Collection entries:
════════════════

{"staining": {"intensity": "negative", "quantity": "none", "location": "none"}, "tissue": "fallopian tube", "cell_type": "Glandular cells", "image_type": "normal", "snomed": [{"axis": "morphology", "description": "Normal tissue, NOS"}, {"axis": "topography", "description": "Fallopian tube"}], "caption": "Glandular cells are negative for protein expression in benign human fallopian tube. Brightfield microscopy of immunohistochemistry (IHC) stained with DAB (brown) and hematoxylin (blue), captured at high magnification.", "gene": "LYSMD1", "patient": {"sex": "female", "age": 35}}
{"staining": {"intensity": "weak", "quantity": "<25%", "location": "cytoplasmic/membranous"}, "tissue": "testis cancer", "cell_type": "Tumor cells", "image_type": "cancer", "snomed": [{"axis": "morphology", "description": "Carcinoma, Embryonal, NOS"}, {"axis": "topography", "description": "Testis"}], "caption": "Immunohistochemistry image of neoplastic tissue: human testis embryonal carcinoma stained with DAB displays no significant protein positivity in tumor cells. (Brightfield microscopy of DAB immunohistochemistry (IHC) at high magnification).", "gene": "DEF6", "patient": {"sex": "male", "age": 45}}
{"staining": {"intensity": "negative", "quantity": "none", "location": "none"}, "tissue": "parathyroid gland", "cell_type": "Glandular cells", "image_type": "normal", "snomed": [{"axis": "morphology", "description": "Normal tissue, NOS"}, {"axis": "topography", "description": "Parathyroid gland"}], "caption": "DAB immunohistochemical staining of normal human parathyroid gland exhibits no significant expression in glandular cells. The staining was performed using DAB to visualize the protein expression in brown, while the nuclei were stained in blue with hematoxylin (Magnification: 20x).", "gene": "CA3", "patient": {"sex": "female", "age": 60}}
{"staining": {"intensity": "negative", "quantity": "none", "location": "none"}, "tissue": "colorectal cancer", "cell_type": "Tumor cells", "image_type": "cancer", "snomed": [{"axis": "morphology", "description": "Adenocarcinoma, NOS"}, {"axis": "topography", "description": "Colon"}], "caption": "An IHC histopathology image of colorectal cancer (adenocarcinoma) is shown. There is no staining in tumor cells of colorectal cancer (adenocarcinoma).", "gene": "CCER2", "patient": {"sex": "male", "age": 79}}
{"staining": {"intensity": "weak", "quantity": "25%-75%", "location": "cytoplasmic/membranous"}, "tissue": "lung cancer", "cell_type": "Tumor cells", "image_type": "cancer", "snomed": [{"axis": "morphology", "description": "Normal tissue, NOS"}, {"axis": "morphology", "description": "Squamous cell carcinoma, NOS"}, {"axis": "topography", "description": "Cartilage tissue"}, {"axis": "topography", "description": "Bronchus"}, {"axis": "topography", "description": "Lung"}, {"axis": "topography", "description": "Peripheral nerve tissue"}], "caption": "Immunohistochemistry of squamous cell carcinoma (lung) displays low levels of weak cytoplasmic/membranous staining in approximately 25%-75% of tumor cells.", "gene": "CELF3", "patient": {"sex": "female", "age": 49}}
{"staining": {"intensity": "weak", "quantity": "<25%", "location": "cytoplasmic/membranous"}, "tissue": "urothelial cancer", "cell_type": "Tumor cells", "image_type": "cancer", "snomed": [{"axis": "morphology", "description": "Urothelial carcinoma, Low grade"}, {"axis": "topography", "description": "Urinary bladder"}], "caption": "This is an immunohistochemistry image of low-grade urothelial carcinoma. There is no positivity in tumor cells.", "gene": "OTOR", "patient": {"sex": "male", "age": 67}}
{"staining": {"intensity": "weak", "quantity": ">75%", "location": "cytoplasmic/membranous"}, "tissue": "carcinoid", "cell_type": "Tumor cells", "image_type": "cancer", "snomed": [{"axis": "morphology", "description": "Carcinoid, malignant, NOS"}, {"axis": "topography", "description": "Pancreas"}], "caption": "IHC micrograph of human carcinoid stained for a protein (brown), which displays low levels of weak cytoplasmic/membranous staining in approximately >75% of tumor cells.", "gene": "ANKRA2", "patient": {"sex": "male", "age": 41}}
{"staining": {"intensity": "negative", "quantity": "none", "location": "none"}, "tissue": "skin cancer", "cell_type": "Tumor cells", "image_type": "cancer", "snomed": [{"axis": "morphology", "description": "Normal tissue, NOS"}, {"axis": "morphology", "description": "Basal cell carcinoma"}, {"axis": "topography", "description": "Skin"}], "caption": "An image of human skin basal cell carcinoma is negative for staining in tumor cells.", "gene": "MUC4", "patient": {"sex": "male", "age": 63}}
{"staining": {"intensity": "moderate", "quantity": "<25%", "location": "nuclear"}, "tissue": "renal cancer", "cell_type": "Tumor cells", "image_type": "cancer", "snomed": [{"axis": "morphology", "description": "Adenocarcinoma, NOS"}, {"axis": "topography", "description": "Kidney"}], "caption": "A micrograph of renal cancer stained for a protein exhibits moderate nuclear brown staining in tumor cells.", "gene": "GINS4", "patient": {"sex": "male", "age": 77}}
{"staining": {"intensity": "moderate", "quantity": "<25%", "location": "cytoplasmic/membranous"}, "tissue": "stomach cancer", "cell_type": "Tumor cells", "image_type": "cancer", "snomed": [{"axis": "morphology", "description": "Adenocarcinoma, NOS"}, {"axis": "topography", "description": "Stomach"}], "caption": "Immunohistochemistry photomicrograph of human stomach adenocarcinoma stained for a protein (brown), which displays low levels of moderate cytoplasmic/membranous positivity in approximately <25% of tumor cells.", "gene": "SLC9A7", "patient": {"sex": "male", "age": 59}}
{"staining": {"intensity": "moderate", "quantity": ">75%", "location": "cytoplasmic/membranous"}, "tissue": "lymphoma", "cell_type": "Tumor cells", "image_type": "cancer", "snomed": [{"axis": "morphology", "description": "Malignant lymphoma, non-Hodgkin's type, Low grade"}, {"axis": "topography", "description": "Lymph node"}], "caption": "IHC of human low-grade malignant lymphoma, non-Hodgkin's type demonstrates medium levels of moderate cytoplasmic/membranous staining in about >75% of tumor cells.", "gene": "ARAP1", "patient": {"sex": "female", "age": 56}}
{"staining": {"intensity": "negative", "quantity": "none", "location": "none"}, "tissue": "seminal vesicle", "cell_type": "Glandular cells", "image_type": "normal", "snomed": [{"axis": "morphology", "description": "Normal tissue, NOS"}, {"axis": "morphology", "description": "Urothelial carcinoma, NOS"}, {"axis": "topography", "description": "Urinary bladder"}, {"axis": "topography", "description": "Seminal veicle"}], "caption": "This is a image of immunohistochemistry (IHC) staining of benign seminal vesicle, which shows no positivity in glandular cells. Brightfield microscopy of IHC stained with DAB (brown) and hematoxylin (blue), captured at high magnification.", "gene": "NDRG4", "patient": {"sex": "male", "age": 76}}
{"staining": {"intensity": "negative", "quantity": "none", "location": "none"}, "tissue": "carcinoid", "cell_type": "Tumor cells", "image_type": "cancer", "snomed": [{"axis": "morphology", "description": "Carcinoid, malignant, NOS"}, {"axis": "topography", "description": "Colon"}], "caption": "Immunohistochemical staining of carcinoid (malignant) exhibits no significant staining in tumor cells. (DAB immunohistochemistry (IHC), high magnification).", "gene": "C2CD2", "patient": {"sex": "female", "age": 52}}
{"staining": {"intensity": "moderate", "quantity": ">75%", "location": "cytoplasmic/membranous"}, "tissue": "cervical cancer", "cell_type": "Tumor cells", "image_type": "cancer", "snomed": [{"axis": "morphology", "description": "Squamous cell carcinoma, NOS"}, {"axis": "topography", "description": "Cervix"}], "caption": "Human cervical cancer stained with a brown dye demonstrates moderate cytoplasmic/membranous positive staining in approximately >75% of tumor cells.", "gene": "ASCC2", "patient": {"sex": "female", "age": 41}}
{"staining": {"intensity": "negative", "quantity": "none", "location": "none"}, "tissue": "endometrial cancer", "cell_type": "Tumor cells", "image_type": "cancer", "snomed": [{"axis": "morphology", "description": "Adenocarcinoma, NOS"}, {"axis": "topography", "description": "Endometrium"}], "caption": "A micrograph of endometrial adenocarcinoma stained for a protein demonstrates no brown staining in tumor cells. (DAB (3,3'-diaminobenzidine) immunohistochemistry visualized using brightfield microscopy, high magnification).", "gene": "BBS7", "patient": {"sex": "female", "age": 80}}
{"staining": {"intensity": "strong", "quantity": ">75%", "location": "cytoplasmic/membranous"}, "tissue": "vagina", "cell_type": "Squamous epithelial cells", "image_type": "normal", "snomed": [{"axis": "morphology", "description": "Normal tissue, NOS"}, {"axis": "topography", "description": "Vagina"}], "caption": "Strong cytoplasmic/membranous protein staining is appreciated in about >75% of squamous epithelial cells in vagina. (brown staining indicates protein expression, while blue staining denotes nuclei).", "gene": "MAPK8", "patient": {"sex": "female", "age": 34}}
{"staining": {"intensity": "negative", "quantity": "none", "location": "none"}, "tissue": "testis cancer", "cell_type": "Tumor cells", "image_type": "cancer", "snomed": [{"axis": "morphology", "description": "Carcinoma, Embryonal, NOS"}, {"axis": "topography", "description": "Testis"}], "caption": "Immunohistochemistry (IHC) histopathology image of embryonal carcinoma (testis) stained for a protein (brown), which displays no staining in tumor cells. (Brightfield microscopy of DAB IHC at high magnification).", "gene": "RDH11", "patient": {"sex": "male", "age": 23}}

════════════════

[DESCRIPTION OF THE TASK]
Output exactly the lines of the records from the first through the one bearing "image of neoplastic", both ends included.

[RESPONSE TO THE EXERCISE]
{"staining": {"intensity": "negative", "quantity": "none", "location": "none"}, "tissue": "fallopian tube", "cell_type": "Glandular cells", "image_type": "normal", "snomed": [{"axis": "morphology", "description": "Normal tissue, NOS"}, {"axis": "topography", "description": "Fallopian tube"}], "caption": "Glandular cells are negative for protein expression in benign human fallopian tube. Brightfield microscopy of immunohistochemistry (IHC) stained with DAB (brown) and hematoxylin (blue), captured at high magnification.", "gene": "LYSMD1", "patient": {"sex": "female", "age": 35}}
{"staining": {"intensity": "weak", "quantity": "<25%", "location": "cytoplasmic/membranous"}, "tissue": "testis cancer", "cell_type": "Tumor cells", "image_type": "cancer", "snomed": [{"axis": "morphology", "description": "Carcinoma, Embryonal, NOS"}, {"axis": "topography", "description": "Testis"}], "caption": "Immunohistochemistry image of neoplastic tissue: human testis embryonal carcinoma stained with DAB displays no significant protein positivity in tumor cells. (Brightfield microscopy of DAB immunohistochemistry (IHC) at high magnification).", "gene": "DEF6", "patient": {"sex": "male", "age": 45}}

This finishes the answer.